> [Supplied records]:
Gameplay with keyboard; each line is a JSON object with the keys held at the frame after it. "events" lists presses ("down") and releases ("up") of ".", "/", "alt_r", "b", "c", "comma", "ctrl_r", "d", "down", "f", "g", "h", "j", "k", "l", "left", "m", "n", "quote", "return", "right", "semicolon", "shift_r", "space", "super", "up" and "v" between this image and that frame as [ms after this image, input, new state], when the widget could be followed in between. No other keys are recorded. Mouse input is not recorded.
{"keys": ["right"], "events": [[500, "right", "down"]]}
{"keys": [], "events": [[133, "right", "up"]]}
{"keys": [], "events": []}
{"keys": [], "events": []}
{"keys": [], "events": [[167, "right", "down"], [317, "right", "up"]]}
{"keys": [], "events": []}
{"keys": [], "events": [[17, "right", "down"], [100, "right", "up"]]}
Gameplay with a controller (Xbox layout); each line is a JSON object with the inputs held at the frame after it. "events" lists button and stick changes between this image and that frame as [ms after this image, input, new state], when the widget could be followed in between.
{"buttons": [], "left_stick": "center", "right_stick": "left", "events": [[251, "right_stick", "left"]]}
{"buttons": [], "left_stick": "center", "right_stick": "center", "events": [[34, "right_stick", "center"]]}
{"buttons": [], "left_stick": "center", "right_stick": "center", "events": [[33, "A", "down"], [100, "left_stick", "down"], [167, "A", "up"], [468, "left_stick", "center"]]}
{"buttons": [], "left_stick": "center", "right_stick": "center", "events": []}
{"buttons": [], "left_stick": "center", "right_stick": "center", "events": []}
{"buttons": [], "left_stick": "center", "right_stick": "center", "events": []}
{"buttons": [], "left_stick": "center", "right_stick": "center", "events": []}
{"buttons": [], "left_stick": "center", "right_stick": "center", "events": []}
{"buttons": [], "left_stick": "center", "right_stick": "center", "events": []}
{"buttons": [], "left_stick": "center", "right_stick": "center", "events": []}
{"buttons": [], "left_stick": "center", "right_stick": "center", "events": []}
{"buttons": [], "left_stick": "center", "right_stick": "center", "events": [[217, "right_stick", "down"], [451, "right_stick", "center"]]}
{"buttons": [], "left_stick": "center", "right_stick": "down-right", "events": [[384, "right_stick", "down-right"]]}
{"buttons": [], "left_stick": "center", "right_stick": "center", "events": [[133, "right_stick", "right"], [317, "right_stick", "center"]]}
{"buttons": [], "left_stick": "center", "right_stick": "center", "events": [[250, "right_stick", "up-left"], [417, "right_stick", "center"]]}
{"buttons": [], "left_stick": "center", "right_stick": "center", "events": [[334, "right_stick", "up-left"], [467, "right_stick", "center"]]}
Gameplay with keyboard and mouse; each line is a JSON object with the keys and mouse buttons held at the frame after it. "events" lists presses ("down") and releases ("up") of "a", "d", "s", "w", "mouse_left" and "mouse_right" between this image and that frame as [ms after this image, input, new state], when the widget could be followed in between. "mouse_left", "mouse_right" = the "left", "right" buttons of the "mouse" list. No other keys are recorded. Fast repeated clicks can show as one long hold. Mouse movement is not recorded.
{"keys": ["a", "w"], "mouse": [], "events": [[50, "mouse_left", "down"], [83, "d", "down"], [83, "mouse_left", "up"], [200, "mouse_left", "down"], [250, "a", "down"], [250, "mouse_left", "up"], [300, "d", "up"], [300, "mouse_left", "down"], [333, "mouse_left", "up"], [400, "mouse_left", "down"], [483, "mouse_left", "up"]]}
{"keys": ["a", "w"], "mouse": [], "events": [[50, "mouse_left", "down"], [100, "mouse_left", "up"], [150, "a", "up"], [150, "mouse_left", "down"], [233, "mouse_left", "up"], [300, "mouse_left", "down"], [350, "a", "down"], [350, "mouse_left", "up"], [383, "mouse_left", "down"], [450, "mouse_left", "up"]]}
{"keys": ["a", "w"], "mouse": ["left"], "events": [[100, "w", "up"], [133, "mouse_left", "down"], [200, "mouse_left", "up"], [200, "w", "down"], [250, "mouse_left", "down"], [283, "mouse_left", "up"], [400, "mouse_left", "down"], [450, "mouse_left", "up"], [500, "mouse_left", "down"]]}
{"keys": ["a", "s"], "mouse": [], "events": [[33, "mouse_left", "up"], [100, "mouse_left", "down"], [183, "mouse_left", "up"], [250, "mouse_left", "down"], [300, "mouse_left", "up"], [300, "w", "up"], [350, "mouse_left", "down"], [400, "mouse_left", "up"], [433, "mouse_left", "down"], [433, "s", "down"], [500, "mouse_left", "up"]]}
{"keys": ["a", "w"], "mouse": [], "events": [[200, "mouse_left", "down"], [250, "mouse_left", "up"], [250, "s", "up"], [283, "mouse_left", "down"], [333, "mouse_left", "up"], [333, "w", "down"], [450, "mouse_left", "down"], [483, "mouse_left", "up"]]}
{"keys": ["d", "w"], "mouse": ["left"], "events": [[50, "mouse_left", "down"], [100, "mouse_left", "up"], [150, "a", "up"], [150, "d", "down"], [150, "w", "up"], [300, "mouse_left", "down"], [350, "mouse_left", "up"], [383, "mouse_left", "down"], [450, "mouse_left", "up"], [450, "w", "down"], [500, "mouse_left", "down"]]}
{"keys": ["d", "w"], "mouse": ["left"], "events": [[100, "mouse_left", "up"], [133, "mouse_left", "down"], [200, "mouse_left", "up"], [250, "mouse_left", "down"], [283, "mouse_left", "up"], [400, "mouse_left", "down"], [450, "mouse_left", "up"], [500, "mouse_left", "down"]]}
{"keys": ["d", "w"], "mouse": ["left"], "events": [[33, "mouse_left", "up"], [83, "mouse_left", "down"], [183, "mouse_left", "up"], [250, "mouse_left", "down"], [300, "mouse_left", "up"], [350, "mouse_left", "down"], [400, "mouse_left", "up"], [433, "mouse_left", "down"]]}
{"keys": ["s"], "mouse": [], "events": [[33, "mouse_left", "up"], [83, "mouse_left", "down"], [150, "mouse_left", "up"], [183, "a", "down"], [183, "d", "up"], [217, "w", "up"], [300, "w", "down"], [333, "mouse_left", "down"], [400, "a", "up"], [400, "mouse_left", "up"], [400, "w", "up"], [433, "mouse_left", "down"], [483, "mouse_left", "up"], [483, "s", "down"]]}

> [Instructions for the task]: Pick out the lines above that hold the string "state" and show them.

> [Response box]:
Gameplay with keyboard; each line is a JSON object with the keys held at the frame after it. "events" lists presses ("down") and releases ("up") of ".", "/", "alt_r", "b", "c", "comma", "ctrl_r", "d", "down", "f", "g", "h", "j", "k", "l", "left", "m", "n", "quote", "return", "right", "semicolon", "shift_r", "space", "super", "up" and "v" between this image and that frame as [ms after this image, input, new state], when the widget could be followed in between. No other keys are recorded. Mouse input is not recorded.
Gameplay with a controller (Xbox layout); each line is a JSON object with the inputs held at the frame after it. "events" lists button and stick changes between this image and that frame as [ms after this image, input, new state], when the widget could be followed in between.
Gameplay with keyboard and mouse; each line is a JSON object with the keys and mouse buttons held at the frame after it. "events" lists presses ("down") and releases ("up") of "a", "d", "s", "w", "mouse_left" and "mouse_right" between this image and that frame as [ms after this image, input, new state], when the widget could be followed in between. "mouse_left", "mouse_right" = the "left", "right" buttons of the "mouse" list. No other keys are recorded. Fast repeated clicks can show as one long hold. Mouse movement is not recorded.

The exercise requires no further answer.